Anyone concerned about quality of life on higher education campuses—especially food service operators—should appreciate and take heed of William R. Wootton’s “Fire Your Food Service and Grow Your Own” (The Chronicle, March 11).
I especially appreciate his point about the clashing missions of colleges and food-service providers. Whether a college food service is run independently or by a corporation, it is incongruous for the two entities to run separately and with different goals in mind. Only when food-service providers and their universities begin to align their respective missions and work collaboratively will we begin to see the systemic change his article calls for.
Here at the University of Massachusetts at Amherst, UMass Dining is an independent, college-operated food-service provider. UMass Dining places local, certified-organic sourcing as top priority. The students demanded it, and we’ve listened. Yet, as Mr. Wootton pointed out, it becomes difficult to change sourcing if you’re locked into a third-party contract. Nine times out of 10, financial feasibility seems to be the insurmountable hurtle—or, rather, the companies “have little financial or managerial incentive” to make changes.
If both independent and corporate food-service providers opened their eyes to the intangible values above the bottom line, we might find ourselves moving towards the future envisioned in this article.
UMass Dining’s mission is “to contribute to the campus life experience” as well as the local community. Our well-established relationships with neighboring farmers allow us to source nearly 30 percent of our produce locally. In turn, UMass provides healthy, vibrant, and engaging products, services, and knowledge that complement and support the academic, recreational, and social goals of the University.

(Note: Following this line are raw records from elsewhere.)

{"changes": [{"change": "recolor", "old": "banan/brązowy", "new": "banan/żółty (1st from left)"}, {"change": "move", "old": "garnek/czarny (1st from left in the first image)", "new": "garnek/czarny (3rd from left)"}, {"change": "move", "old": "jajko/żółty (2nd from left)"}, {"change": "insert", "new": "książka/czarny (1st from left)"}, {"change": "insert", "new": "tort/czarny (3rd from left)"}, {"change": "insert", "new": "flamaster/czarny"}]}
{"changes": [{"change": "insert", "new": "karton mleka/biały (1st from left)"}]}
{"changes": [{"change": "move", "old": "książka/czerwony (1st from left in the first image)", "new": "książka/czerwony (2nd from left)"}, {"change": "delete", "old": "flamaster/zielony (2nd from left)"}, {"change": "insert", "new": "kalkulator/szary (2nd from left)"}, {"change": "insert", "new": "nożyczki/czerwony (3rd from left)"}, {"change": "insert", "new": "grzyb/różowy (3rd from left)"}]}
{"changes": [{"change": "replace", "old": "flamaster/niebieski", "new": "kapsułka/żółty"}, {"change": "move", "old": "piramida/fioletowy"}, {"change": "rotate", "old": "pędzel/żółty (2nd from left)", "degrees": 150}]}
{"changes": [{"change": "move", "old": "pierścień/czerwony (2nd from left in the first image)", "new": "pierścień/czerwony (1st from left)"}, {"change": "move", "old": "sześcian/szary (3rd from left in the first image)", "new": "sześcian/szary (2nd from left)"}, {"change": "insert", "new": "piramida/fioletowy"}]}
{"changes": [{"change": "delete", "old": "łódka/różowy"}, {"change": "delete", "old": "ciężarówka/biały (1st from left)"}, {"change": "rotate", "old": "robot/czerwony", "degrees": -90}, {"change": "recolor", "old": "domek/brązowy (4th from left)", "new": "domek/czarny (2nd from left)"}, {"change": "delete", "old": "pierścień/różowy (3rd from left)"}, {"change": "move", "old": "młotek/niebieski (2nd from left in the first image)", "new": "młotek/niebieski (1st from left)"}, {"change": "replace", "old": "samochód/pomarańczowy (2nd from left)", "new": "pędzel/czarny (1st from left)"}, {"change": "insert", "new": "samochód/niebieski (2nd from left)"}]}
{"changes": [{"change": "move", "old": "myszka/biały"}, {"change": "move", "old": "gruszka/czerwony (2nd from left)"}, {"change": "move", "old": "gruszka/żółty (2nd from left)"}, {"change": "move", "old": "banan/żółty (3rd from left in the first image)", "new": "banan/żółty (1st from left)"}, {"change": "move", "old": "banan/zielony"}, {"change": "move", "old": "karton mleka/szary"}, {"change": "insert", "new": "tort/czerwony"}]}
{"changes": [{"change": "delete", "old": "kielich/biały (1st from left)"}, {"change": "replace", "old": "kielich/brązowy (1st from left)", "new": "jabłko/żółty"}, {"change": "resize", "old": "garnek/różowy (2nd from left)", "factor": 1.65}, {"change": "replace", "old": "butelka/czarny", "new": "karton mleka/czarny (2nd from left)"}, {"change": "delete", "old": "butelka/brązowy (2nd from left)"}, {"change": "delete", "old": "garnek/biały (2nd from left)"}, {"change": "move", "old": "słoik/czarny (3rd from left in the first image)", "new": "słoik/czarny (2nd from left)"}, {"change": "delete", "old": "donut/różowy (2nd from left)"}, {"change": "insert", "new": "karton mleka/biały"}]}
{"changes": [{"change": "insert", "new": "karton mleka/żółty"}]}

We have successfully initiated and staffed one of the most aggressive and progressive sustainability programs in the country. Our switch to trayless dining, coupled with a dogged belief in composting and recycling has led to a waste-diversion rate in excess of 70 percent (at UMass Amherst we divert over 1,000 tons of organic waste annually), all while we continue working to reduce waste entirely.
In terms of education, UMass Dining and the university’s Stockbridge School of Agriculture have formed a partnership to expand academic programming for sustainable food systems. UMass also has one of the fastest growing undergraduate and graduate degree programs in sustainable food and farming in the nation, and many of our students elect to focus on permaculture within this degree.
UMass is not perfect, nor do we believe we have all of the answers, but we are certainly trying. In an effort to connect sustainable leaders and food-service providers from campuses around the globe, UMass Amherst is hosting the 2013 Permaculture Your Campus Conference this June. Students, food-service directors, and faculty and staff members will explore diverse models of institutional sustainability and establish an international network of colleagues working to create the culture of sustainability that every campus needs.
We pride ourselves in the fact that the aforementioned “good stuff” is a direct reflection of UMass Amherst as land-grant institution. The better our program is, the more we contribute what it means to be part of the campus community. But ours is just one example of the many university-dining programs that are joining this nationwide trend to source sustainable food and place a strong emphasis on educating their students about food and agricultural systems. The trend is on the brink of going viral. We can only hope that more universities and foodservice providers start working to the same end so we can collectively tip the scales toward a more sustainable future.